## EXTRACTED INFORMATION
════════

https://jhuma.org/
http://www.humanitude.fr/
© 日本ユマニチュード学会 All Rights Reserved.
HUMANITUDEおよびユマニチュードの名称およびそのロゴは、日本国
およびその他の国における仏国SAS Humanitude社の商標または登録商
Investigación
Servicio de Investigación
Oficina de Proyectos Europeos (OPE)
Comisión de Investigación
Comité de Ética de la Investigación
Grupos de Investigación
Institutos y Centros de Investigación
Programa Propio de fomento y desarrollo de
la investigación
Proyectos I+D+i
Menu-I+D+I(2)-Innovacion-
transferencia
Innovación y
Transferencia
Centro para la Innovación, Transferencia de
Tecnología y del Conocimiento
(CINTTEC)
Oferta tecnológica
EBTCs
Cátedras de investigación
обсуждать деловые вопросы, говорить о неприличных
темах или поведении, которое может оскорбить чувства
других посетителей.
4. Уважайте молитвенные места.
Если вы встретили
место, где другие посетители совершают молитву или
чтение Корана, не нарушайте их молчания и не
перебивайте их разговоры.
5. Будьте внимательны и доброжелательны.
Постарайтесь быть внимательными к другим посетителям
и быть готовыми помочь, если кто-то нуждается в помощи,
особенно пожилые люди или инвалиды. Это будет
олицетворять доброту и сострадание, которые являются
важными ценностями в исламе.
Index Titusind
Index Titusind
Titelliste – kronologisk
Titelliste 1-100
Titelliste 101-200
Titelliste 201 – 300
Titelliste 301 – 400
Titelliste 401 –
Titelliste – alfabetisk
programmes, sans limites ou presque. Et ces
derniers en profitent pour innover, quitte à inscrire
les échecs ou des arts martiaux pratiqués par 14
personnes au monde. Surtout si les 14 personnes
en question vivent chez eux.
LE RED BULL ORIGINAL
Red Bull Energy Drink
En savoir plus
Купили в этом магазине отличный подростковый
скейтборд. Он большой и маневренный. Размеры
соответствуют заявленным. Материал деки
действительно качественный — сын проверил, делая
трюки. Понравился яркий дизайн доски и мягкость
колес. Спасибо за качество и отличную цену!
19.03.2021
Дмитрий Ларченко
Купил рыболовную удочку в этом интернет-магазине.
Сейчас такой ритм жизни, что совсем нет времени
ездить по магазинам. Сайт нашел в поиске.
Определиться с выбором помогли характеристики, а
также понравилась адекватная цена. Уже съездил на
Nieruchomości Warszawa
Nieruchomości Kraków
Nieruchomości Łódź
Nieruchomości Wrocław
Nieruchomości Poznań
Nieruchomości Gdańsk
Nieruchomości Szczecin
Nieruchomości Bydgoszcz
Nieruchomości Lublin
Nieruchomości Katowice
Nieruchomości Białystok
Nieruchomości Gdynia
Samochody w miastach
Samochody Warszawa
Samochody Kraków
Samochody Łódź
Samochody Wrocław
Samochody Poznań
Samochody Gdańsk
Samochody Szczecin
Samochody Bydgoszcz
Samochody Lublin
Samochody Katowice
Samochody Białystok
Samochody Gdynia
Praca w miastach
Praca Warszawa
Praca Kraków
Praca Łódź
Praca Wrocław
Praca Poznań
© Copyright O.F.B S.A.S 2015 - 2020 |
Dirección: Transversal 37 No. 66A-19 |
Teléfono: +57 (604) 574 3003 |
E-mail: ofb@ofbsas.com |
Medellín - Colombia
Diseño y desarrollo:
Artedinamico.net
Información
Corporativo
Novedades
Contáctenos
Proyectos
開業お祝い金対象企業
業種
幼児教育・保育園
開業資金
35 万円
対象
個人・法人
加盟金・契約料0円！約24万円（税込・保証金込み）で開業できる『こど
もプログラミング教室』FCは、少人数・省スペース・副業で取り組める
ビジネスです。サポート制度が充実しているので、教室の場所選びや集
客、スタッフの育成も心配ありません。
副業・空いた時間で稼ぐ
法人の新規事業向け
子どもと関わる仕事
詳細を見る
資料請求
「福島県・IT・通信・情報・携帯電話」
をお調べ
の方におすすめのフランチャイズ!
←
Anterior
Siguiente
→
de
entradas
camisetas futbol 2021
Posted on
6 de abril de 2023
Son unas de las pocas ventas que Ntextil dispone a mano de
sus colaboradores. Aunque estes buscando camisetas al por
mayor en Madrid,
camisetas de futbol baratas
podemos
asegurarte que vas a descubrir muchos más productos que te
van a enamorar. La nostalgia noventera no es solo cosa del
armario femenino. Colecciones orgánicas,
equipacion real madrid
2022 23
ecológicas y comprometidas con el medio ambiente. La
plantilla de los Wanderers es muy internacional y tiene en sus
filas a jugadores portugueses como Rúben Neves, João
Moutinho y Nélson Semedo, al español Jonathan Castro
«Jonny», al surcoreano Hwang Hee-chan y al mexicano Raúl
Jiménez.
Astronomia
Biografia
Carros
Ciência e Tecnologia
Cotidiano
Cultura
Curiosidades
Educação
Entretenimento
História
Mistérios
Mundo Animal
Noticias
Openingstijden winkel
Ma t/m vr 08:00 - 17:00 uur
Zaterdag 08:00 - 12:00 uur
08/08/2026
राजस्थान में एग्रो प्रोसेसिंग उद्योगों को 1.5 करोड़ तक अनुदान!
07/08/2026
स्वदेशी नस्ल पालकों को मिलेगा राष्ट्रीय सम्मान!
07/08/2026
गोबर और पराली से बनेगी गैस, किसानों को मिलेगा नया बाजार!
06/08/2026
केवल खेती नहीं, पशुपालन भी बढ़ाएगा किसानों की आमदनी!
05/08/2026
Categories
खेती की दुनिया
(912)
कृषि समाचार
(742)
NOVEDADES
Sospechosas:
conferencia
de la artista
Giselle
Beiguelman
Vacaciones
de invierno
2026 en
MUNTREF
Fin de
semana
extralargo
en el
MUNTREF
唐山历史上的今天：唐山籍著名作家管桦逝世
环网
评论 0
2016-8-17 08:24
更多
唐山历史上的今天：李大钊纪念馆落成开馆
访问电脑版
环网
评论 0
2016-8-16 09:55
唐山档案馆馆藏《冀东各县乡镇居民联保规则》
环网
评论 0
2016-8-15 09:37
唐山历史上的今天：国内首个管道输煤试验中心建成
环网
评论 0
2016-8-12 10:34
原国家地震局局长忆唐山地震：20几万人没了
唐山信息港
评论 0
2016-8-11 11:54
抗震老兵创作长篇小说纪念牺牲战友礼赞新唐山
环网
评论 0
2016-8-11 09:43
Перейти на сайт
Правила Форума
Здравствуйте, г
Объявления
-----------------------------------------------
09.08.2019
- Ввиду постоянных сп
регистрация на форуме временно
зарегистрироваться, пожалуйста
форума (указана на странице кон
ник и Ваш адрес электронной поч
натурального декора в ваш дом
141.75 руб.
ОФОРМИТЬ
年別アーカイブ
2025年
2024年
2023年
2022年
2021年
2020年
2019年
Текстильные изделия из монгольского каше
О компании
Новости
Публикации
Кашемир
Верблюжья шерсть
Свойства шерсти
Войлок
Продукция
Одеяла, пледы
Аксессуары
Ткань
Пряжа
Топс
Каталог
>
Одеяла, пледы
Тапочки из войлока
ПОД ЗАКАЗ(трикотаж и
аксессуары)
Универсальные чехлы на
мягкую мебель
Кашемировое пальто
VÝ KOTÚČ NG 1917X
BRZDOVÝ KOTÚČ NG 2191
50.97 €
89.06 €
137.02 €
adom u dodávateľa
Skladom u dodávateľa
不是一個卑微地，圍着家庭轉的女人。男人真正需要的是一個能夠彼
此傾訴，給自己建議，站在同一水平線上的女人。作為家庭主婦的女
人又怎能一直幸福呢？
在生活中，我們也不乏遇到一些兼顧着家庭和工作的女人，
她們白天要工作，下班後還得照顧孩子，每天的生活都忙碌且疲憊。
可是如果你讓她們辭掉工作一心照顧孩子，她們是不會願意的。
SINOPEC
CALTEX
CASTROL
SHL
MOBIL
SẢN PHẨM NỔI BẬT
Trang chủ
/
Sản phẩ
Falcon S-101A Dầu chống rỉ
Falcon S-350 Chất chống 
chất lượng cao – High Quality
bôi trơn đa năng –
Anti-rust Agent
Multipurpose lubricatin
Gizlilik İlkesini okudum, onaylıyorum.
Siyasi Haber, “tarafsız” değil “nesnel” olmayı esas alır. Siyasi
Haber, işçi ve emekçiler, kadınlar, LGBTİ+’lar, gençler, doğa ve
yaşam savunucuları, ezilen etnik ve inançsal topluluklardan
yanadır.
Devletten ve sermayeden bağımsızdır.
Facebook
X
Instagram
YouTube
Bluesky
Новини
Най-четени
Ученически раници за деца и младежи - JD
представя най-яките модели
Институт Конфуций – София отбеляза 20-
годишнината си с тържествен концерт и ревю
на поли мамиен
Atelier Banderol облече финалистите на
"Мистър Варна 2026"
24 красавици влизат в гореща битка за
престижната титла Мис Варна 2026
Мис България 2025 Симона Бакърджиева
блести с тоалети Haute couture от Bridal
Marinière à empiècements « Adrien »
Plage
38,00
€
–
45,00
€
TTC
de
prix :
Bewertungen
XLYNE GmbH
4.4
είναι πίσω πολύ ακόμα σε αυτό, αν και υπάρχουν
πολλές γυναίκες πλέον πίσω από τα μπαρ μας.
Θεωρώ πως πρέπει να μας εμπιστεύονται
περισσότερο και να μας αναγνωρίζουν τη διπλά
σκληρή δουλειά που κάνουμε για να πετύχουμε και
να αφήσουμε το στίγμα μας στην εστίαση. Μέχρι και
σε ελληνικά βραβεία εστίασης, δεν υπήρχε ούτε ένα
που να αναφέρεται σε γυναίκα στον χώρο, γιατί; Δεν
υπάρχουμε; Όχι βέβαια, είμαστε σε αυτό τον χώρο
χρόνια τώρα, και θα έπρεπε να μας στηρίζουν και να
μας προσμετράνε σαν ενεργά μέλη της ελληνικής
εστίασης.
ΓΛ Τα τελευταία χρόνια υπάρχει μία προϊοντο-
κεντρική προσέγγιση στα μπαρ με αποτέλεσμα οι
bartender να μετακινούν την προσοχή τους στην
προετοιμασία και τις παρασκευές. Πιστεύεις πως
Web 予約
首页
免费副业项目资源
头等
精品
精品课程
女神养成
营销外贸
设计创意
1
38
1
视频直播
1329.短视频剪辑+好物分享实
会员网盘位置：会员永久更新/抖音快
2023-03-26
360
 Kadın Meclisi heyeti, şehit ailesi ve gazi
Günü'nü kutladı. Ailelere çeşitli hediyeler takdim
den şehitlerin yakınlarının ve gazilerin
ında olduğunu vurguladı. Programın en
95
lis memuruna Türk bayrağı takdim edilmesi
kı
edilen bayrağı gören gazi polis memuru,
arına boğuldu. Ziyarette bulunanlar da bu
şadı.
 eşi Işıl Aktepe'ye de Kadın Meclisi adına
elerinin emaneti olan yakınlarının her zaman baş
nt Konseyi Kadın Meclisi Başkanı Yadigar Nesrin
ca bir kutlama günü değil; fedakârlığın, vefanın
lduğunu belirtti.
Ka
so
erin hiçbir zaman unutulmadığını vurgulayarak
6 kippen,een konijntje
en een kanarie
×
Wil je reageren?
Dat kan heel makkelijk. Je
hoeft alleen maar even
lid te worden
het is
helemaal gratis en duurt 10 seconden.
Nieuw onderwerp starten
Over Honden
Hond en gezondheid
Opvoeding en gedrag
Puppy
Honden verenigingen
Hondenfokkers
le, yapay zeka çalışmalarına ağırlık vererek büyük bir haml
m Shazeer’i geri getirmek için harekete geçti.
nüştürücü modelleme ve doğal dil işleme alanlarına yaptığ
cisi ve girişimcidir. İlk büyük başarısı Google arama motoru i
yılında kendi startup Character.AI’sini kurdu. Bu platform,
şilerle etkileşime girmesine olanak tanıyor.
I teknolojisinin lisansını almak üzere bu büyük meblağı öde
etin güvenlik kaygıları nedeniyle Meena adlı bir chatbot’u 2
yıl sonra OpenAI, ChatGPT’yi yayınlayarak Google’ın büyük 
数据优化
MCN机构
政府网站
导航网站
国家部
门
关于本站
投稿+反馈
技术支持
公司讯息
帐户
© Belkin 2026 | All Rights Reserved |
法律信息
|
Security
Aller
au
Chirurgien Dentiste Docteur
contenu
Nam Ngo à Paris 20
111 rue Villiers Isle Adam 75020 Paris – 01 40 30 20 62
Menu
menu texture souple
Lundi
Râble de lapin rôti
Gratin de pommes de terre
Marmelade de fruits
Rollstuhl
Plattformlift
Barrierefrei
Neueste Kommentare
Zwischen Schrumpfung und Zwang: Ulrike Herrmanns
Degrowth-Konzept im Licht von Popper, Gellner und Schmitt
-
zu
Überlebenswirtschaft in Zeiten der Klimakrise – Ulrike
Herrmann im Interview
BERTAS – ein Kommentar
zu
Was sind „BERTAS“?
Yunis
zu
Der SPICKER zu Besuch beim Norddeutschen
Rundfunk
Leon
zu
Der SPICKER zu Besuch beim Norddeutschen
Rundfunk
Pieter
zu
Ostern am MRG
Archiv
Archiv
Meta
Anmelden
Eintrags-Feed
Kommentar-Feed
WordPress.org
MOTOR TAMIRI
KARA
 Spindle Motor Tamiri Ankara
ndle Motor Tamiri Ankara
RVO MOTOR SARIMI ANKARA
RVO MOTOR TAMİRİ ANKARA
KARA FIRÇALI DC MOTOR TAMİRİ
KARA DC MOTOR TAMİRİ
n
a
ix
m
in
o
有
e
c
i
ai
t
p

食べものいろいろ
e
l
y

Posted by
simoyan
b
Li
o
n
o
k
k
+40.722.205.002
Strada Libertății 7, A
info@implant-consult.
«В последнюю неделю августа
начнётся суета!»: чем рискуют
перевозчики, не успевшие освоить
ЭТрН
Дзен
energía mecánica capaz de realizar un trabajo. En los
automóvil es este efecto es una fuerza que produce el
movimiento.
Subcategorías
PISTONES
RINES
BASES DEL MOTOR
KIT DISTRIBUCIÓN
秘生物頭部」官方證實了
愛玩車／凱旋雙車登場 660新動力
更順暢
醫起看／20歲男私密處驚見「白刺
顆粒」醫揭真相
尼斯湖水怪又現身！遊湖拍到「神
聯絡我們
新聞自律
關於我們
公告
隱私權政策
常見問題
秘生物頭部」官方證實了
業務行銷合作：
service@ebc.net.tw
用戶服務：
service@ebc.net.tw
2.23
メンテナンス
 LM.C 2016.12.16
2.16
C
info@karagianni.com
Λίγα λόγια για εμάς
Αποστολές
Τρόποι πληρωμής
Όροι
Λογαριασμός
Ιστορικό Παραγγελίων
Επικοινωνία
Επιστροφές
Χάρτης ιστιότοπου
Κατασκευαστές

════════

## EXERCISE
Here the job is to set down exactly the lines of the material above that fall between the one with "Samochody Lublin" and the one with "Ma t/m vr 08:00 - 17:00 uur", inclusive, and nothing beyond them.

## SOLUTION TO THIS TASK
Samochody Lublin
Samochody Katowice
Samochody Białystok
Samochody Gdynia
Praca w miastach
Praca Warszawa
Praca Kraków
Praca Łódź
Praca Wrocław
Praca Poznań
© Copyright O.F.B S.A.S 2015 - 2020 |
Dirección: Transversal 37 No. 66A-19 |
Teléfono: +57 (604) 574 3003 |
E-mail: ofb@ofbsas.com |
Medellín - Colombia
Diseño y desarrollo:
Artedinamico.net
Información
Corporativo
Novedades
Contáctenos
Proyectos
開業お祝い金対象企業
業種
幼児教育・保育園
開業資金
35 万円
対象
個人・法人
加盟金・契約料0円！約24万円（税込・保証金込み）で開業できる『こど
もプログラミング教室』FCは、少人数・省スペース・副業で取り組める
ビジネスです。サポート制度が充実しているので、教室の場所選びや集
客、スタッフの育成も心配ありません。
副業・空いた時間で稼ぐ
法人の新規事業向け
子どもと関わる仕事
詳細を見る
資料請求
「福島県・IT・通信・情報・携帯電話」
をお調べ
の方におすすめのフランチャイズ!
←
Anterior
Siguiente
→
de
entradas
camisetas futbol 2021
Posted on
6 de abril de 2023
Son unas de las pocas ventas que Ntextil dispone a mano de
sus colaboradores. Aunque estes buscando camisetas al por
mayor en Madrid,
camisetas de futbol baratas
podemos
asegurarte que vas a descubrir muchos más productos que te
van a enamorar. La nostalgia noventera no es solo cosa del
armario femenino. Colecciones orgánicas,
equipacion real madrid
2022 23
ecológicas y comprometidas con el medio ambiente. La
plantilla de los Wanderers es muy internacional y tiene en sus
filas a jugadores portugueses como Rúben Neves, João
Moutinho y Nélson Semedo, al español Jonathan Castro
«Jonny», al surcoreano Hwang Hee-chan y al mexicano Raúl
Jiménez.
Astronomia
Biografia
Carros
Ciência e Tecnologia
Cotidiano
Cultura
Curiosidades
Educação
Entretenimento
História
Mistérios
Mundo Animal
Noticias
Openingstijden winkel
Ma t/m vr 08:00 - 17:00 uur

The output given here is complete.